4
votes

We began to notice the number of "unacknowledged messages" for a certain topic/subscription increases from time to time, according to the stackdriver charts.

Symptoms

I don't know how much we can trust stackdriver charts, but I've already checked:

  • pull operation count is as many as publish operation count
  • ack operation count is lower than pull operation count when the problem occurs

Also, I was able to see that pubsub actually sends the same message multiple times, according to our log, which also confirms that 'pull' is successful but 'ack' is probably unsuccessful.

So, I think we can assume that our system pulls promptly but does not ACK well from GCP's perspective.

I checked the possibilities of not sending ACK on time, but I don't think is the case, as I show the flow below.

In the problematic subscription, messages are being accumulated for several hours. For us, this is a severe problem.

Implementation Details

We use the pull method for some reason, and we're reluctant to switch to the push method, unless there is a good rationale. For each subscription, we have one message-pumping goroutine and this goroutine spawns a worker for each pulled message. To be more specific,

// in a dedicated message-pumping goroutine
sub, _ := CreateSubscription(..., 0 /* ack-deadline */, )
iter, _ := sub.Pull(...)
for {
   // omitted: wait if we have too many workers
   msg, _ := iter.Next()
   go func(msg Message) {
     // omitted: handle the message and measure the latency; it turned out the latency is almost within 1 second
     msg.Done(true)
   }(msg)
}

For load-balancing, the subscription is also pulled by other pods in the same cluster. So, for one subscription (as in Google Pubsub topic/subscription), we have multiple subscription objects (as in Go binding's Subscription structure), each of which is used solely in one pod. And, each subscription object creates one iterator. I believe this setting is not wrong, but please correct me if I'm wrong.

As this code shows, we do ACK. (Our server does not panic; so there is no path for getting around msg.Done().)

Attempts

The weird thing is the problematic subscription is not a busy one. We usually don't have any problem with another subscription that receives far more messages in the same pod. So, I began to wonder if the max-prefetch option for the pull operation affects. It seems it fixed a problem for a while but the problem reoccurred.

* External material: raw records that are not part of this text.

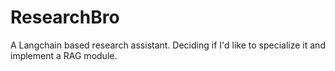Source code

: # ResearchBro
A Langchain based research assistant. Deciding if I'd like to specialize it and implement a RAG module.
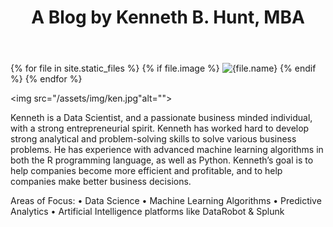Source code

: ﻿---
layout: default
title:  "A Blog by Kenneth B. Hunt, MBA"
---
{% for file in site.static_files %}
  {% if file.image %}
    <img src="{{file.path}}" alt="{file.name}">
  {% endif %}
{% endfor %}


<img src="/assets/img/ken.jpg"alt="">

Kenneth is a Data Scientist, and a passionate business minded individual, with a strong entrepreneurial spirit. Kenneth has worked hard to develop strong analytical and problem-solving skills to solve various business problems. He has experience with advanced machine learning algorithms in both the R programming language, as well as Python. 
Kenneth’s goal is to help companies become more efficient and profitable, and to help companies make better business decisions.

Areas of Focus: 
• Data Science
• Machine Learning Algorithms 
• Predictive Analytics
• Artificial Intelligence platforms like DataRobot & Splunk
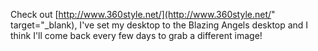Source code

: Check out [http://www.360style.net/](http://www.360style.net/" target="_blank), I've set my desktop to the Blazing Angels desktop and I think I'll come back every few days to grab a different image!
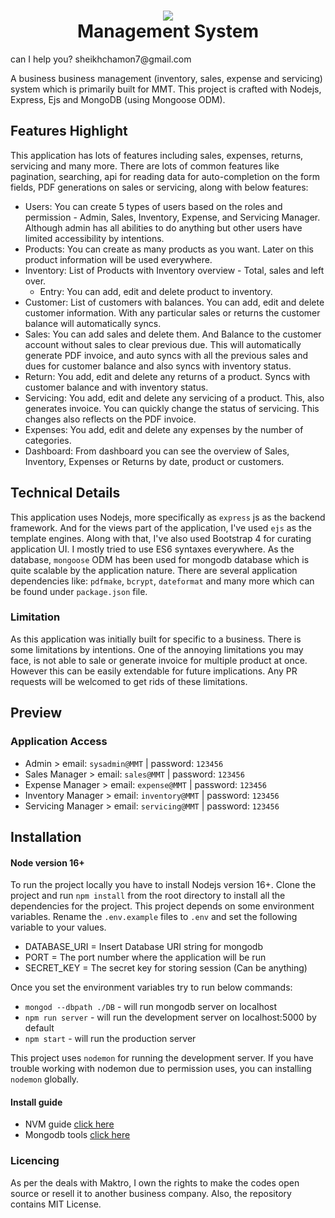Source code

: <h1 align="center">
  <img src="public/images/logo.png">
  <div>Management System</div>
</h1>
can I help you?
sheikhchamon7@gmail.com

A business business management (inventory, sales, expense and servicing) system which is primarily built for MMT. This project is crafted with Nodejs, Express, Ejs and MongoDB (using Mongoose ODM).

## Features Highlight

This application has lots of features including sales, expenses, returns, servicing and many more. There are lots of common features like pagination, searching, api for reading data for auto-completion on the form fields, PDF generations on sales or servicing, along with below features:

- Users: You can create 5 types of users based on the roles and permission - Admin, Sales, Inventory, Expense, and Servicing Manager. Although admin has all abilities to do anything but other users have limited accessibility by intentions.
- Products: You can create as many products as you want. Later on this product information will be used everywhere.
- Inventory: List of Products with Inventory overview - Total, sales and left over.
  - Entry: You can add, edit and delete product to inventory.
- Customer: List of customers with balances. You can add, edit and delete customer information. With any particular sales or returns the customer balance will automatically syncs.
- Sales: You can add sales and delete them. And Balance to the customer account without sales to clear previous due. This will automatically generate PDF invoice, and auto syncs with all the previous sales and dues for customer balance and also syncs with inventory status.
- Return: You add, edit and delete any returns of a product. Syncs with customer balance and with inventory status.
- Servicing: You add, edit and delete any servicing of a product. This, also generates invoice. You can quickly change the status of servicing. This changes also reflects on the PDF invoice.
- Expenses: You add, edit and delete any expenses by the number of categories.
- Dashboard: From dashboard you can see the overview of Sales, Inventory, Expenses or Returns by date, product or customers.

## Technical Details

This application uses Nodejs, more specifically as `express` js as the backend framework. And for the views part of the application, I've used `ejs` as the template engines. Along with that, I've also used Bootstrap 4 for curating application UI. I mostly tried to use ES6 syntaxes everywhere. As the database, `mongoose` ODM has been used for mongodb database which is quite scalable by the application nature. There are several application dependencies like: `pdfmake`, `bcrypt`, `dateformat` and many more which can be found under `package.json` file.

### Limitation

As this application was initially built for specific to a business. There is some limitations by intentions. One of the annoying limitations you may face, is not able to sale or generate invoice for multiple product at once. However this can be easily extendable for future implications. Any PR requests will be welcomed to get rids of these limitations.

## Preview

### Application Access

- Admin > email: `sysadmin@MMT` | password: `123456`
- Sales Manager > email: `sales@MMT` | password: `123456`
- Expense Manager > email: `expense@MMT` | password: `123456`
- Inventory Manager > email: `inventory@MMT` | password: `123456`
- Servicing Manager > email: `servicing@MMT` | password: `123456`

## Installation
#### Node version 16+
To run the project locally you have to install Nodejs version 16+. Clone the project and run `npm install` from the root directory to install all the dependencies for the project. 
This project depends on some environment variables. Rename the `.env.example` files to `.env` and set the following variable to your values.

- DATABASE_URI = Insert Database URI string for mongodb
- PORT = The port number where the application will be run
- SECRET_KEY = The secret key for storing session (Can be anything)

Once you set the environment variables try to run below commands:
- `mongod --dbpath ./DB` - will run mongodb server on localhost
- `npm run server` - will run the development server on localhost:5000 by default
- `npm start` - will run the production server

This project uses `nodemon` for running the development server. If you have trouble working with nodemon due to permission uses, you can installing `nodemon` globally.

#### Install guide
- NVM guide [click here](https://www.freecodecamp.org/news/node-version-manager-nvm-install-guide/)
- Mongodb tools [click here](https://www.mongodb.com/docs/database-tools/installation)
### Licencing
As per the deals with Maktro, I own the rights to make the codes open source or resell it to another business company. Also, the repository contains MIT License.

I've also increased the number of pods, which effectively increases the number of workers, as advised by Google Support. This did not help much. Since we do not publish many messages to the problematic (about 1 message/sec) and we have plenty of (probably too many) workers, I don't believe our server is overloaded.

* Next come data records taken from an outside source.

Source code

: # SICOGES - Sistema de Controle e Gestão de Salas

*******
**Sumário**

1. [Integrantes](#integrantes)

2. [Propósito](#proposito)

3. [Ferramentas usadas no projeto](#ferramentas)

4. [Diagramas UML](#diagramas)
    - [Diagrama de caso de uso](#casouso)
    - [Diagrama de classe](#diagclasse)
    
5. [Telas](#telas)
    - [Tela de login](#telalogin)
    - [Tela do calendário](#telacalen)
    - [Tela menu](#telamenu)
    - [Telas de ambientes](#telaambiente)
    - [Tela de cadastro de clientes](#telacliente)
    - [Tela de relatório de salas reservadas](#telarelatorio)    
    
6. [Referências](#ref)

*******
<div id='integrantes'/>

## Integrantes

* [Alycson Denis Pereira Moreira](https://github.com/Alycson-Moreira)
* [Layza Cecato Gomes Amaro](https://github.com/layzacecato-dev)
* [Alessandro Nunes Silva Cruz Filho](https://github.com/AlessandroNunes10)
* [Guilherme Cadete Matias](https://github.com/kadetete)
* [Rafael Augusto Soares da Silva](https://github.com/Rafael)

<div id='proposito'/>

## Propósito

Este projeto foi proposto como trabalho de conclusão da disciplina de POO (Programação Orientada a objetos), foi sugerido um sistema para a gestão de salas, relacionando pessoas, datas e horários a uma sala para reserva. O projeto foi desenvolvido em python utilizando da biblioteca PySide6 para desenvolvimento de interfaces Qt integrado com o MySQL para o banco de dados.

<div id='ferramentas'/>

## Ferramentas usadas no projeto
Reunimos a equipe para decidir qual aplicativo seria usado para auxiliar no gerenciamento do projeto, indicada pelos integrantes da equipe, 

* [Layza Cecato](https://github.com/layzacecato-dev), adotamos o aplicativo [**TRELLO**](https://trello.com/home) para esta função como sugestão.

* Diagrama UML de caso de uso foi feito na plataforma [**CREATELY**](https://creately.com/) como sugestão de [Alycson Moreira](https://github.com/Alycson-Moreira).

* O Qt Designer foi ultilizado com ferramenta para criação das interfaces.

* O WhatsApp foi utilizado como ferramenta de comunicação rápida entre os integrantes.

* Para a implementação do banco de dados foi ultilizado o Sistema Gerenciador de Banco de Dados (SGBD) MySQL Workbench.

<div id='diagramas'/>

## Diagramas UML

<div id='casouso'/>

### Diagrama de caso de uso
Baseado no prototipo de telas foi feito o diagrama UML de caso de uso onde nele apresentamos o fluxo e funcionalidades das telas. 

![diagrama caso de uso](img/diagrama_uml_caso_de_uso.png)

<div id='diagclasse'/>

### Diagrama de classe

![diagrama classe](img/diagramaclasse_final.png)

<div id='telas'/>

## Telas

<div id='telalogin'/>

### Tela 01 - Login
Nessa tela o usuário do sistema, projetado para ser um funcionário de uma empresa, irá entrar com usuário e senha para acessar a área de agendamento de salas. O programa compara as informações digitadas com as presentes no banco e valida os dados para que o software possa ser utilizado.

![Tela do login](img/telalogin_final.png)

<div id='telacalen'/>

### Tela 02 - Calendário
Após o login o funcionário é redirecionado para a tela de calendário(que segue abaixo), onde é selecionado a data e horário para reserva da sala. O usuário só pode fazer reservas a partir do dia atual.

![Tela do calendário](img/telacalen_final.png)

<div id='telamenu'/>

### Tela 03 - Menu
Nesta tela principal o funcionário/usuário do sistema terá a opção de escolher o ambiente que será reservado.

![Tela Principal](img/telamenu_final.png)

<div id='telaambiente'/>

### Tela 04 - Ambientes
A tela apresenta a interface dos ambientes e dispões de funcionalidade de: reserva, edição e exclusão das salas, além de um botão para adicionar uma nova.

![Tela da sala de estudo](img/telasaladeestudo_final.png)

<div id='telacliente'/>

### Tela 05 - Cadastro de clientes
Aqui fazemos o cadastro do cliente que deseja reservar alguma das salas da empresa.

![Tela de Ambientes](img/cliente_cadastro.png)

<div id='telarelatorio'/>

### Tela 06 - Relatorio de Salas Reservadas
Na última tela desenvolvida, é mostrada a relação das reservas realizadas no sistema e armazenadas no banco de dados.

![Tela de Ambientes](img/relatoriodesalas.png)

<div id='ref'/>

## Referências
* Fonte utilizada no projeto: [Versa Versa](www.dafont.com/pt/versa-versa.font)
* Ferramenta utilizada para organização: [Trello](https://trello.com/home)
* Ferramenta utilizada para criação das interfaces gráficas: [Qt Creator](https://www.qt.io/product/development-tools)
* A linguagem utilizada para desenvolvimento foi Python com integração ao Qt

Could someone shed some light on this?

1
I'm facing this same problem using the Node.js library, started happening last week. The ack doesn't work and then I have to wait the message to be redelivered - andresk

1 Answers

4
votes

In my case, symptoms that Ack does not return for some reason occur regularly, time out against invoke of gRPC is not set and the groutine of 'acker' was blocking.

screen shot

So I solved it by passing gRPC options from pubsub.NewClient.

import (
  "cloud.google.com/go/pubsub"
  "google.golang.org/api/option"
  "google.golang.org/grpc"
)

// ...

scChan := make(chan grpc.ServiceConfig)
go func() {
    sc := grpc.ServiceConfig{
        Methods: map[string]grpc.MethodConfig{
            "/google.pubsub.v1.Subscriber/Acknowledge": {
                Timeout: 5 * time.Second,
            },
        },
    }
    scChan <- sc
}()

c, err := pubsub.NewClient(ctx, project, option.WithGRPCDialOption(grpc.WithServiceConfig(scChan)))

And you can investigate the cause by specifying grpc.EnableTracing = true.

grpc.EnableTracing = true

c, err := pubsub.NewClient(ctx, project)
if err != nil {
    return nil, errors.Wrap(err, "pubsub.NewClient")
}

go func(){
    http.ListenAndServe(":8080", nil)
}()

The trace information of gRPC can be confirmed through golang.org/x/net/trace.